In your copy, include every entry exactly as written but no pictures.

#### Exercise material ####

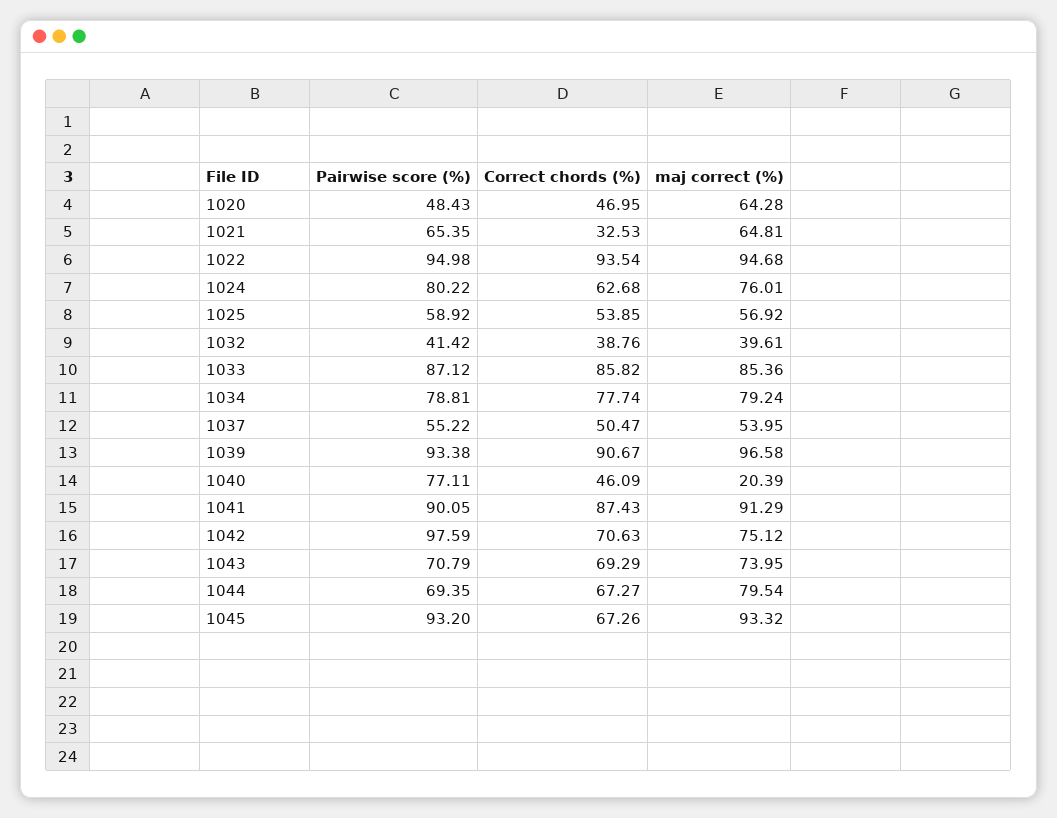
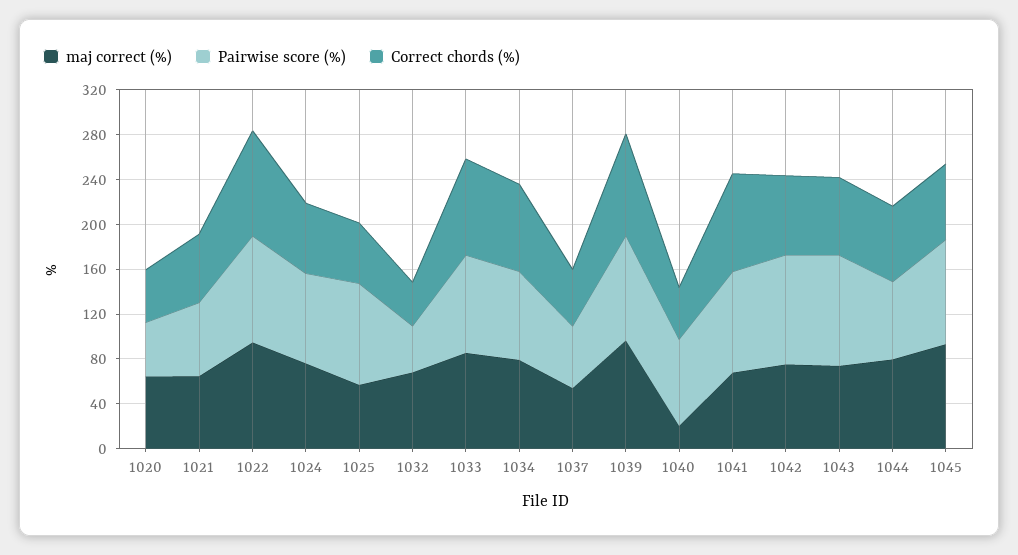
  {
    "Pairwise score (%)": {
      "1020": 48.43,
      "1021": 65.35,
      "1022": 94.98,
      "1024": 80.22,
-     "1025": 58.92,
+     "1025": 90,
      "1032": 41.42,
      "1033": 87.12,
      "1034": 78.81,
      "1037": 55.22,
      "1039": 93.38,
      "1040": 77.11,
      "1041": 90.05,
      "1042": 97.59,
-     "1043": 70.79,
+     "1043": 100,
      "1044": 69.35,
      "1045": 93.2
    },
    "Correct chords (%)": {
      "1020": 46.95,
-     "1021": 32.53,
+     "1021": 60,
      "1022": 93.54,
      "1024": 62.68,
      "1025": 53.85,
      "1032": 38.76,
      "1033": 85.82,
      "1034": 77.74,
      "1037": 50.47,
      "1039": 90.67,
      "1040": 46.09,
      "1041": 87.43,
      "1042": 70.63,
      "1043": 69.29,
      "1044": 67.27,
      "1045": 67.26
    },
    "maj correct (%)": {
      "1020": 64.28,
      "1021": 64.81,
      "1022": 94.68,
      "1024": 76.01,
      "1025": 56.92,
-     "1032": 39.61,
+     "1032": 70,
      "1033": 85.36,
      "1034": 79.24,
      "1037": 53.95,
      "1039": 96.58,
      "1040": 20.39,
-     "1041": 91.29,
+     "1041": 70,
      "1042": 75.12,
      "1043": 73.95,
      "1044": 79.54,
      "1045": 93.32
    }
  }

####

→ **Problem solution**
  {
    "Pairwise score (%)": {
      "1020": 48.43,
      "1021": 65.35,
      "1022": 94.98,
      "1024": 80.22,
-     "1025": 58.92,
+     "1025": 90,
      "1032": 41.42,
      "1033": 87.12,
      "1034": 78.81,
      "1037": 55.22,
      "1039": 93.38,
      "1040": 77.11,
      "1041": 90.05,
      "1042": 97.59,
-     "1043": 70.79,
+     "1043": 100,
      "1044": 69.35,
      "1045": 93.2
    },
    "Correct chords (%)": {
      "1020": 46.95,
-     "1021": 32.53,
+     "1021": 60,
      "1022": 93.54,
      "1024": 62.68,
      "1025": 53.85,
      "1032": 38.76,
      "1033": 85.82,
      "1034": 77.74,
      "1037": 50.47,
      "1039": 90.67,
      "1040": 46.09,
      "1041": 87.43,
      "1042": 70.63,
      "1043": 69.29,
      "1044": 67.27,
      "1045": 67.26
    },
    "maj correct (%)": {
      "1020": 64.28,
      "1021": 64.81,
      "1022": 94.68,
      "1024": 76.01,
      "1025": 56.92,
-     "1032": 39.61,
+     "1032": 70,
      "1033": 85.36,
      "1034": 79.24,
      "1037": 53.95,
      "1039": 96.58,
      "1040": 20.39,
-     "1041": 91.29,
+     "1041": 70,
      "1042": 75.12,
      "1043": 73.95,
      "1044": 79.54,
      "1045": 93.32
    }
  }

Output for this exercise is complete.